(RECORDED INFORMATION Opens)

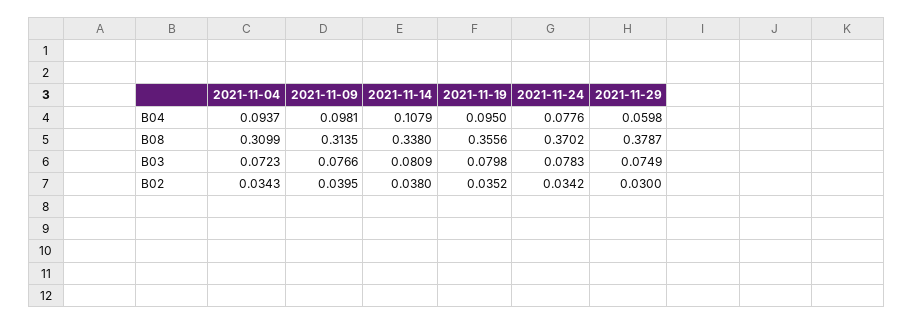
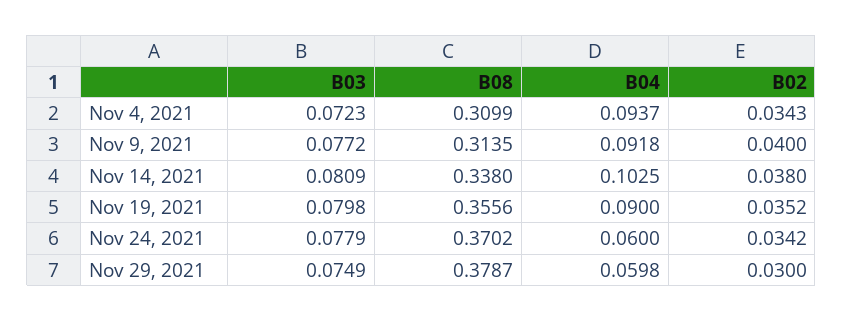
2021-11-09, B04: 0.0981 -> 0.0918
2021-11-14, B04: 0.1079 -> 0.1025
2021-11-19, B04: 0.095 -> 0.09
2021-11-24, B04: 0.0776 -> 0.06
2021-11-09, B03: 0.0766 -> 0.0772
2021-11-24, B03: 0.0783 -> 0.0779
2021-11-09, B02: 0.0395 -> 0.04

(RECORDED INFORMATION Closes)

Start at the line containing "2021-11-19, B04: 0.095 -> 0.09" and copy each line through the last one in the records, exactly and with nothing added.

(TASK OUTPUT)
2021-11-19, B04: 0.095 -> 0.09
2021-11-24, B04: 0.0776 -> 0.06
2021-11-09, B03: 0.0766 -> 0.0772
2021-11-24, B03: 0.0783 -> 0.0779
2021-11-09, B02: 0.0395 -> 0.04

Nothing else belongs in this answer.